I presume that Obama's wisecracks weren't tested with Afghan or Pakistani focus groups. They weren't invited to the dinner, after all.
"Lifting the Veil"'s skillful juxtaposition says it all; see it if you haven't already.
And in case it needs to be noted explicitly, the unmitigated evil of "predator drones" isn't just that they persistently kill babies, the quintessential "innocent bystanders".
It's that, as Ahmad suggests, this type of depersonalized long-distance homicide is predicated on the reprehensible magical, fictitious thinking that it's an effective and efficient means of eliminating what brutally simple-minded government and miltary parlance calls "bad guys", or "the enemy".

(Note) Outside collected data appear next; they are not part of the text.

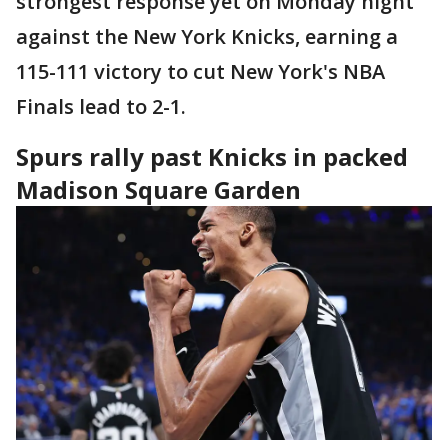
strongest response yet on Monday night
against the New York Knicks, earning a
115-111 victory to cut New York's NBA
Finals lead to 2-1.
Spurs rally past Knicks in packed
Madison Square Garden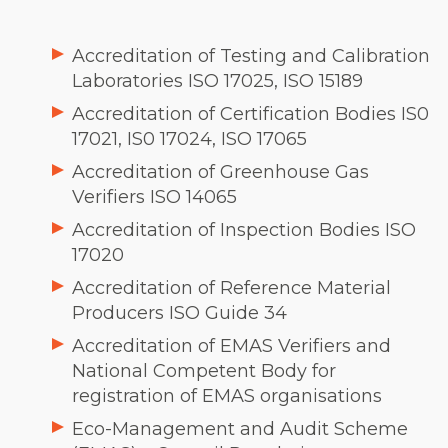
Accreditation of Testing and Calibration
Laboratories ISO 17025, ISO 15189
Accreditation of Certification Bodies IS0
17021, IS0 17024, ISO 17065
Accreditation of Greenhouse Gas
Verifiers ISO 14065
Accreditation of Inspection Bodies ISO
17020
Accreditation of Reference Material
Producers ISO Guide 34
Accreditation of EMAS Verifiers and
National Competent Body for
registration of EMAS organisations
Eco-Management and Audit Scheme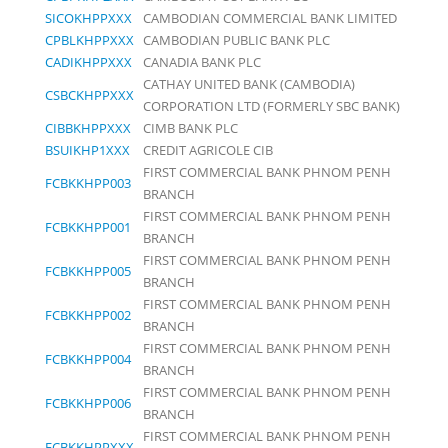
SICOKHPPXXX
CAMBODIAN COMMERCIAL BANK LIMITED
CPBLKHPPXXX
CAMBODIAN PUBLIC BANK PLC
CADIKHPPXXX
CANADIA BANK PLC
CATHAY UNITED BANK (CAMBODIA)
CSBCKHPPXXX
CORPORATION LTD (FORMERLY SBC BANK)
CIBBKHPPXXX
CIMB BANK PLC
BSUIKHP1XXX
CREDIT AGRICOLE CIB
FIRST COMMERCIAL BANK PHNOM PENH
FCBKKHPP003
BRANCH
FIRST COMMERCIAL BANK PHNOM PENH
FCBKKHPP001
BRANCH
FIRST COMMERCIAL BANK PHNOM PENH
FCBKKHPP005
BRANCH
FIRST COMMERCIAL BANK PHNOM PENH
FCBKKHPP002
BRANCH
FIRST COMMERCIAL BANK PHNOM PENH
FCBKKHPP004
BRANCH
FIRST COMMERCIAL BANK PHNOM PENH
FCBKKHPP006
BRANCH
FIRST COMMERCIAL BANK PHNOM PENH
FCBKKHPPXXX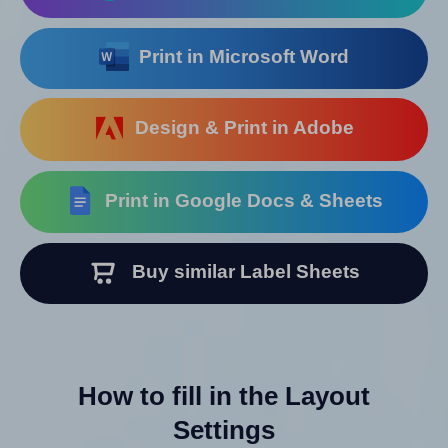
Print in Microsoft Word
Design & Print in Adobe
Print in Google Docs & Sheets
Buy similar Label Sheets
How to fill in the Layout
Settings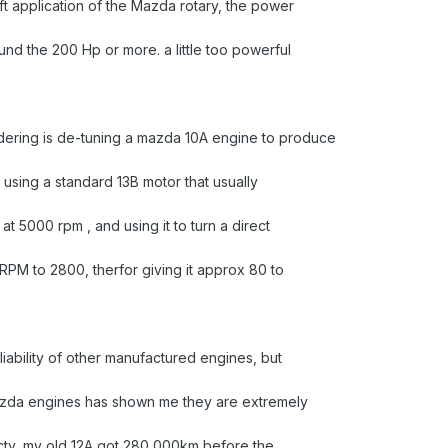
ft application of the Mazda rotary, the power
nd the 200 Hp or more. a little too powerful
dering is de-tuning a mazda 10A engine to produce
using a standard 13B motor that usually
t 5000 rpm , and using it to turn a direct
 RPM to 2800, therfor giving it approx 80 to
liability of other manufactured engines, but
azda engines has shown me they are extremely
recty, my old 12A got 280,000km before the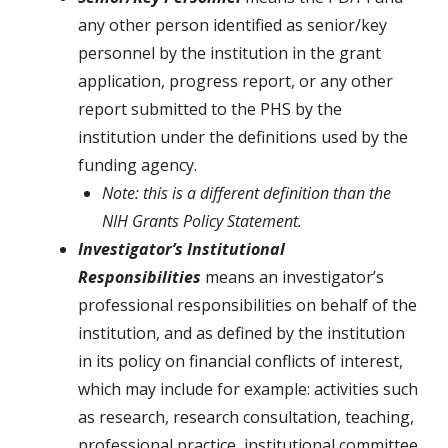
any other person identified as senior/key
personnel by the institution in the grant
application, progress report, or any other
report submitted to the PHS by the
institution under the definitions used by the
funding agency.
Note: this is a different definition than the
NIH Grants Policy Statement.
Investigator’s Institutional
Responsibilities
means an investigator’s
professional responsibilities on behalf of the
institution, and as defined by the institution
in its policy on financial conflicts of interest,
which may include for example: activities such
as research, research consultation, teaching,
professional practice, institutional committee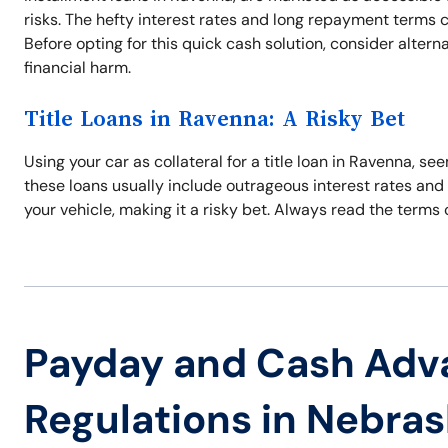
risks. The hefty interest rates and long repayment terms 
Before opting for this quick cash solution, consider alter
financial harm.
Title Loans in Ravenna: A Risky Bet
Using your car as collateral for a title loan in Ravenna, s
these loans usually include outrageous interest rates and 
your vehicle, making it a risky bet. Always read the terms
Payday and Cash Adv
Regulations in Nebra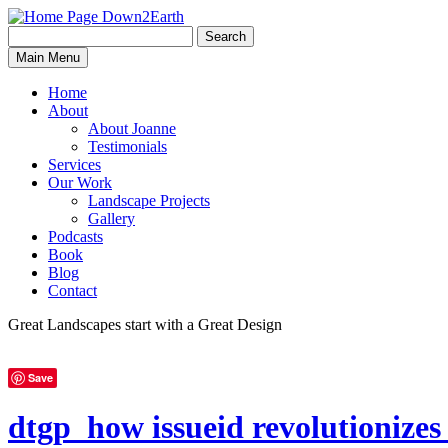
Search
Search
Down2Earth
Main Menu
for:
Home
About
About Joanne
Testimonials
Services
Our Work
Landscape Projects
Gallery
Podcasts
Book
Blog
Contact
Great Landscapes
start with a
Great Design
Save
dtgp_how issueid revolutioniz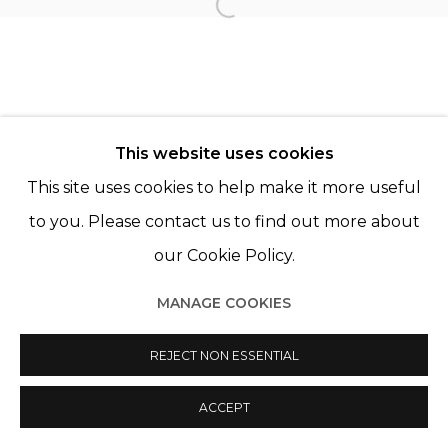
Open a larger version of th
Manage cookies
© 2022 LES FILLES DU CALVAIRE
SITE BY ARTLOGIC
This website uses cookies
This site uses cookies to help make it more useful
to you. Please contact us to find out more about
our Cookie Policy.
MANAGE COOKIES
REJECT NON ESSENTIAL
ACCEPT
SHARE
ENQUIRE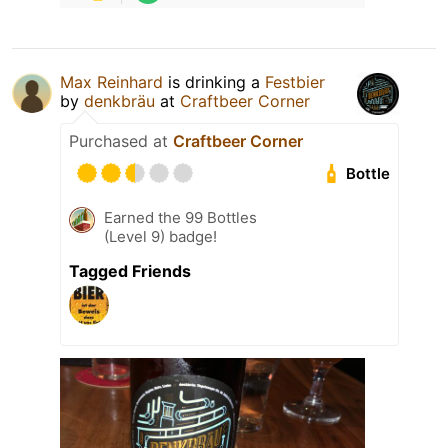
Max Reinhard
is drinking a
Festbier
by
denkbräu
at
Craftbeer Corner
Purchased at
Craftbeer Corner
Bottle
Earned the 99 Bottles
(Level 9) badge!
Tagged Friends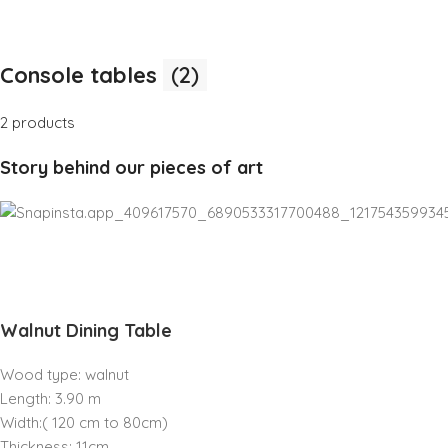
Console tables
(2)
2 products
Story behind our pieces of art
Walnut Dining Table
Wood type: walnut
Length: 3.90 m
Width:( 120 cm to 80cm)
Thickness: 11cm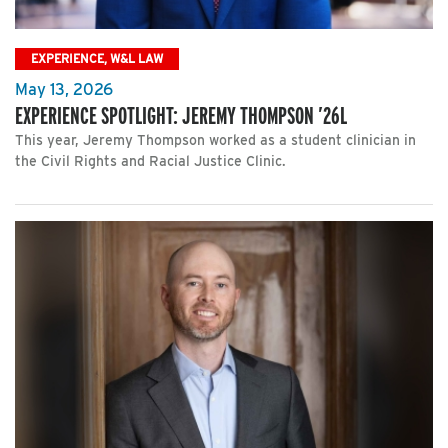
EXPERIENCE, W&L LAW
May 13, 2026
EXPERIENCE SPOTLIGHT: JEREMY THOMPSON ’26L
This year, Jeremy Thompson worked as a student clinician in
the Civil Rights and Racial Justice Clinic.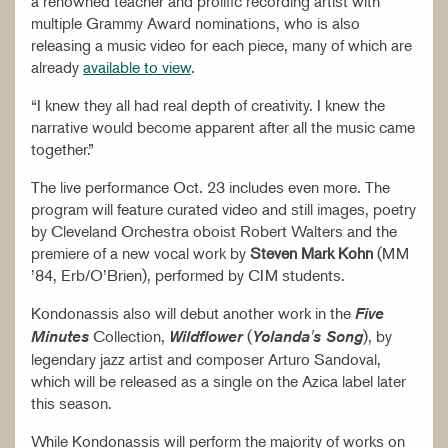
a renowned teacher and prolific recording artist with
multiple Grammy Award nominations, who is also
releasing a music video for each piece, many of which are
already
available to view
.
“I knew they all had real depth of creativity. I knew the
narrative would become apparent after all the music came
together.”
The live performance Oct. 23 includes even more. The
program will feature curated video and still images, poetry
by Cleveland Orchestra oboist Robert Walters and the
premiere of a new vocal work by
Steven Mark Kohn
(MM
’84, Erb/O’Brien), performed by CIM students.
Kondonassis also will debut another work in the
Five
Collection,
(
), by
Minutes
Wildflower
Yolanda's Song
legendary jazz artist and composer Arturo Sandoval,
which will be released as a single on the Azica label later
this season.
While Kondonassis will perform the majority of works on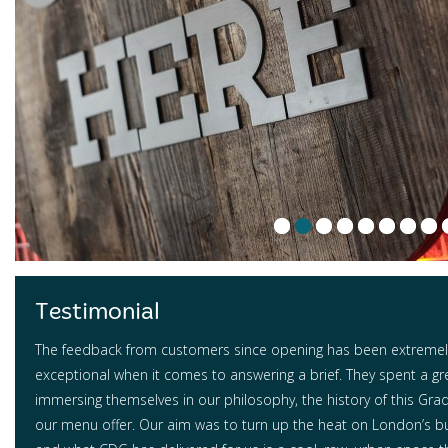
Testimonial
The feedback from customers since opening has been extremely
exceptional when it comes to answering a brief. They spent a gr
immersing themselves in our philosophy, the history of this Grade
our menu offer. Our aim was to turn up the heat on London’s b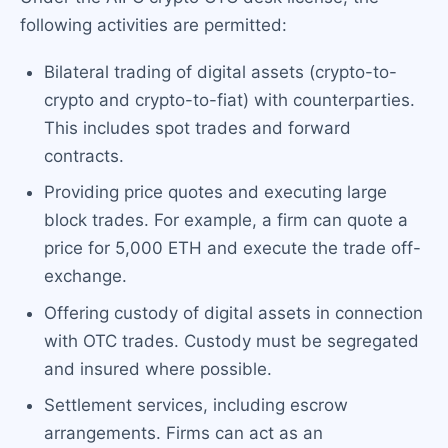
following activities are permitted:
Bilateral trading of digital assets (crypto-to-
crypto and crypto-to-fiat) with counterparties.
This includes spot trades and forward
contracts.
Providing price quotes and executing large
block trades. For example, a firm can quote a
price for 5,000 ETH and execute the trade off-
exchange.
Offering custody of digital assets in connection
with OTC trades. Custody must be segregated
and insured where possible.
Settlement services, including escrow
arrangements. Firms can act as an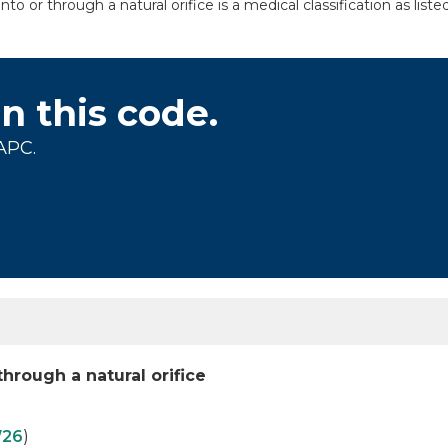
o or through a natural orifice is a medical classification as li
on this code.
APC.
hrough a natural orifice
26
)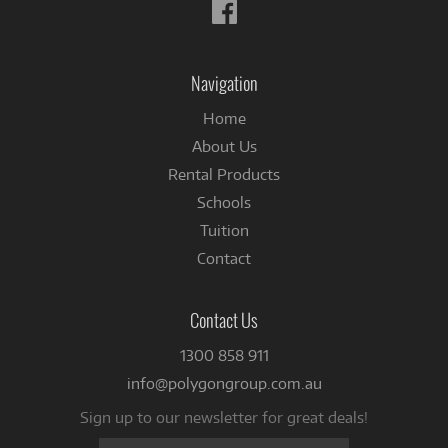
Follow
us
on
Facebook
Navigation
Home
About Us
Rental Products
Schools
Tuition
Contact
Contact Us
1300 858 911
info@polygongroup.com.au
Sign up to our newsletter for great deals!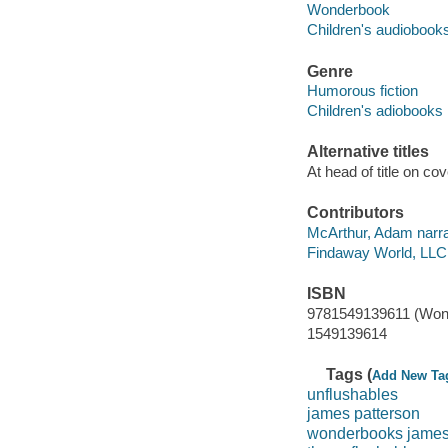
Wonderbook
Children's audiobook
Genre
Humorous fiction
Children's adiobooks
Alternative titles
At head of title on c
Contributors
McArthur, Adam narra
Findaway World, LLC
ISBN
9781549139611 (Won
1549139614
Tags (
Add New Ta
unflushables
james patterson
wonderbooks james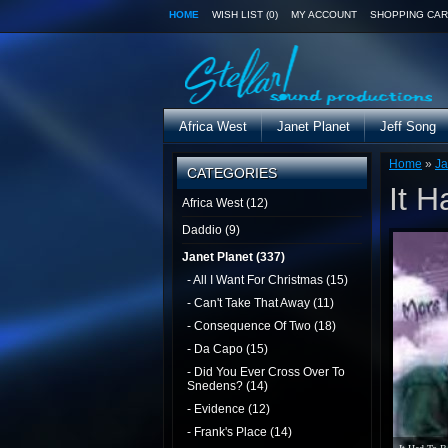
HOME
WISH LIST (0)
MY ACCOUNT
SHOPPING CAR
Africa West
Janet Planet
Jeff Song
Home
»
Ja
CATEGORIES
It 
Africa West (12)
Daddio (9)
Janet Planet (337)
- All I Want For Christmas (15)
- Can't Take That Away (11)
- Consequence Of Two (18)
- Da Capo (15)
- Did You Ever Cross Over To
Snedens? (14)
- Evidence (12)
- Frank's Place (14)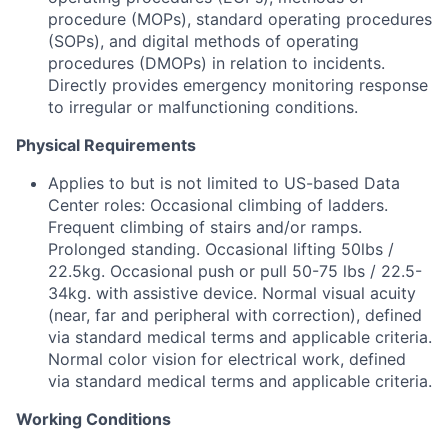
procedure (MOPs), standard operating procedures
(SOPs), and digital methods of operating
procedures (DMOPs) in relation to incidents.
Directly provides emergency monitoring response
to irregular or malfunctioning conditions.
Physical Requirements
Applies to but is not limited to US-based Data
Center roles: Occasional climbing of ladders.
Frequent climbing of stairs and/or ramps.
Prolonged standing. Occasional lifting 50lbs /
22.5kg. Occasional push or pull 50-75 lbs / 22.5-
34kg. with assistive device. Normal visual acuity
(near, far and peripheral with correction), defined
via standard medical terms and applicable criteria.
Normal color vision for electrical work, defined
via standard medical terms and applicable criteria.
Working Conditions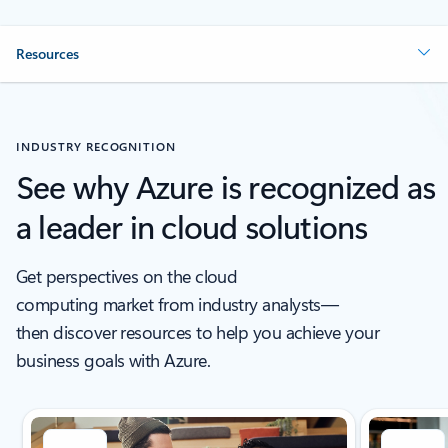
Resources
INDUSTRY RECOGNITION
See why Azure is recognized as
a leader in cloud solutions
Get perspectives on the cloud
computing market from industry analysts—
then discover resources to help you achieve your
business goals with Azure.
Showing slide 1 of 5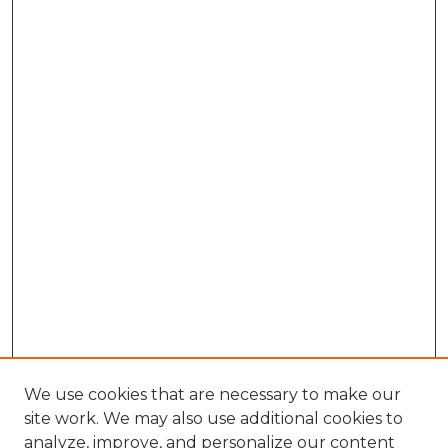
We use cookies that are necessary to make our
site work. We may also use additional cookies to
analyze, improve, and personalize our content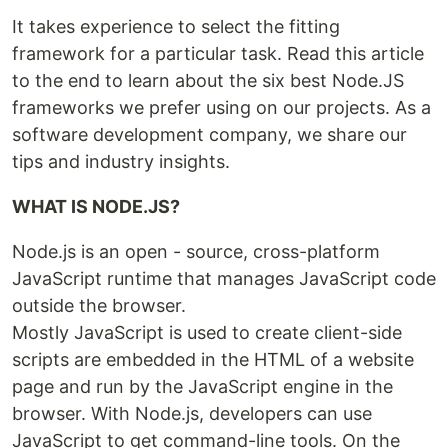
It takes experience to select the fitting
framework for a particular task. Read this article
to the end to learn about the six best Node.JS
frameworks we prefer using on our projects. As a
software development company, we share our
tips and industry insights.
WHAT IS NODE.JS?
Node.js is an open - source, cross-platform
JavaScript runtime that manages JavaScript code
outside the browser.
Mostly JavaScript is used to create client-side
scripts are embedded in the HTML of a website
page and run by the JavaScript engine in the
browser. With Node.js, developers can use
JavaScript to get command-line tools. On the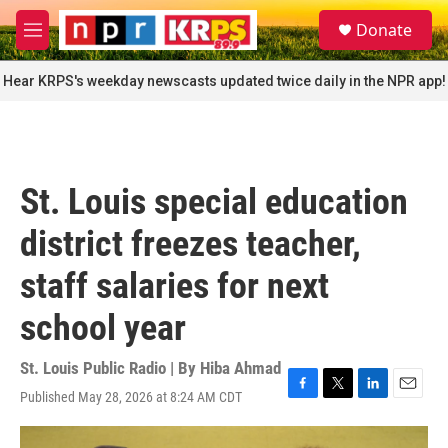
Skip to main content
S
Donate
e
M
a
e
r
n
Hear KRPS's weekday newscasts updated twice daily in the NPR app!
c
u
h
u
e
r
St. Louis special education
y
district freezes teacher,
staff salaries for next
school year
St. Louis Public Radio | By
Hiba Ahmad
Published May 28, 2026 at 8:24 AM CDT
F
T
L
E
a
w
i
m
c
i
n
a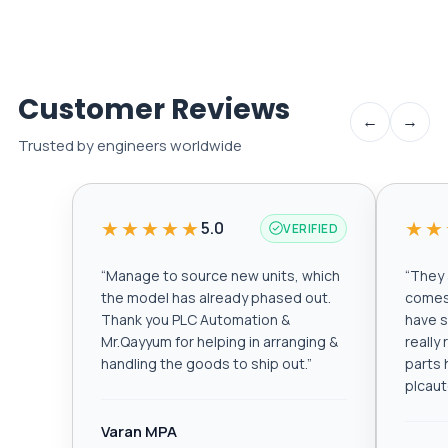
Customer Reviews
←
→
Trusted by engineers worldwide
★★★★★
★★
5.0
VERIFIED
“
Manage to source new units, which
“
They a
the model has already phased out.
comes 
Thank you PLC Automation &
have s
Mr.Qayyum for helping in arranging &
really
handling the goods to ship out.
”
parts 
plcau
Varan MPA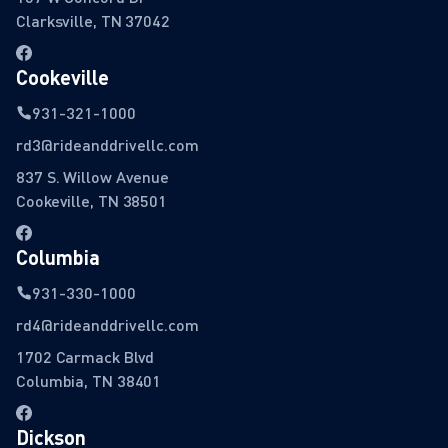
Clarksville, TN 37042
Cookeville
931-321-1000
rd3@rideanddrivellc.com
837 S. Willow Avenue
Cookeville, TN 38501
Columbia
931-330-1000
rd4@rideanddrivellc.com
1702 Carmack Blvd
Columbia, TN 38401
Dickson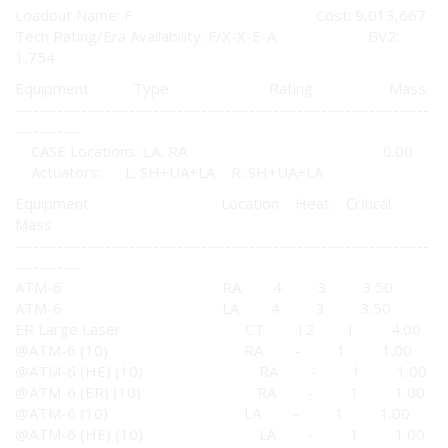
Loadout Name: F Cost: 9,013,667
Tech Rating/Era Availability: F/X-X-E-A BV2:
1,754
Equipment Type Rating Mass
---------------------------------------------------------------------
-----------
CASE Locations: LA, RA 0.00
Actuators: L: SH+UA+LA R: SH+UA+LA
Equipment Location Heat Critical
Mass
---------------------------------------------------------------------
-----------
ATM-6 RA 4 3 3.50
ATM-6 LA 4 3 3.50
ER Large Laser CT 12 1 4.00
@ATM-6 (10) RA - 1 1.00
@ATM-6 (HE) (10) RA - 1 1.00
@ATM-6 (ER) (10) RA - 1 1.00
@ATM-6 (10) LA - 1 1.00
@ATM-6 (HE) (10) LA - 1 1.00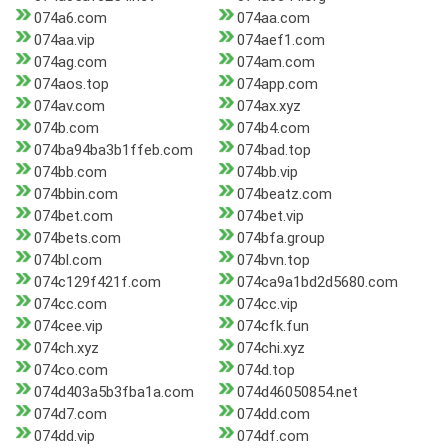
074a6.com
074aa.com
074aa.vip
074aef1.com
074ag.com
074am.com
074aos.top
074app.com
074av.com
074ax.xyz
074b.com
074b4.com
074ba94ba3b1ffeb.com
074bad.top
074bb.com
074bb.vip
074bbin.com
074beatz.com
074bet.com
074bet.vip
074bets.com
074bfa.group
074bl.com
074bvn.top
074c129f421f.com
074ca9a1bd2d5680.com
074cc.com
074cc.vip
074cee.vip
074cfk.fun
074ch.xyz
074chi.xyz
074co.com
074d.top
074d403a5b3fba1a.com
074d46050854.net
074d7.com
074dd.com
074dd.vip
074df.com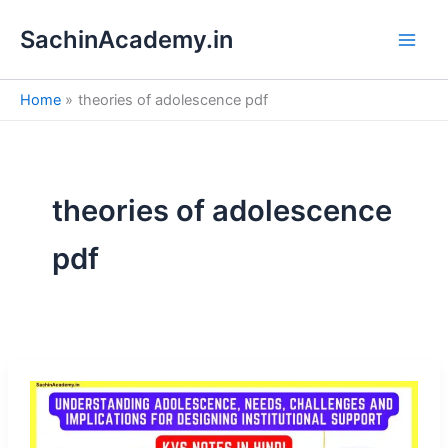
S
Skip
e
SachinAcademy.in
to
a
content
r
c
Home
theories of adolescence pdf
h
theories of adolescence
pdf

Only delusional imperialist sociopaths, idiots, and fools believe that such high-tech methods of MAKING enemies are sound methods for "eliminating" enemies and threats.
__________________
* http://metanoia-films.org/compilations.php
** http://projects.washingtonpost.com/obama-speeches/speech/240/
Excellent posts: O.S & Elizabeth H.
I'm struck by the disconnect between Obama actually not returning the Noble Peace Prize, and his giving his nod to an escalation of drone strikes.
It seems to me that marketing really does run things. Or that the powerful elites count on the marketing firms to turn any piece of shit into an apparent glittering object. Just as Obama placed (of all people) the engineers of the fiscal crisis cum hell into positions to allegedly heal/manage it, those who put Obama into position to grant a happy face to American imperialism via a Death Machine that keeps on marching on, also insured that he'd receive the ultimate in the way of positive packaging: via that Peace Prize.
I think we need a new word to express hypocrisy on this grand and diabolical of a scale.
500,000 Iraqi children dead as the result of USA policies and the official statement was "...we think the deaths were worth it". WORTH IT TO WHOM!!! ( Halliburton, Raytheon, GE, Lockheed-Martin, Blackwater...)
When fascism came, it was not at the point of a gun, it was not brought by the government troops, it was not even imposed by the Corporate CEO or the Hedge Fund manager. Fascism quietly came in the guise of a misinformed teacher, a celebrity celebrating assassination, and a bespectacled librarian banning books.
Hellfire missiles from drones take the nobility, bravery, righteousness and soldiering out of war and put it into video games played by chickenhawk oligarchs.
Many people have been resurected from the dead only to be killed again and again.
I'm thinking of Saddam Hussein and his two sons, Chemical Ali, Al Zaquari, and, of course, Osama bin Ladin.
I also remember when they once killed KSM, and then promptly revived him so they could torture him into confessing everything but the Lincoln assasination.
It all goes down the memory hole.
I think this was the point of the article: Killing the same person over and over again.
Yes. Always chasing after the illusive Goldstein.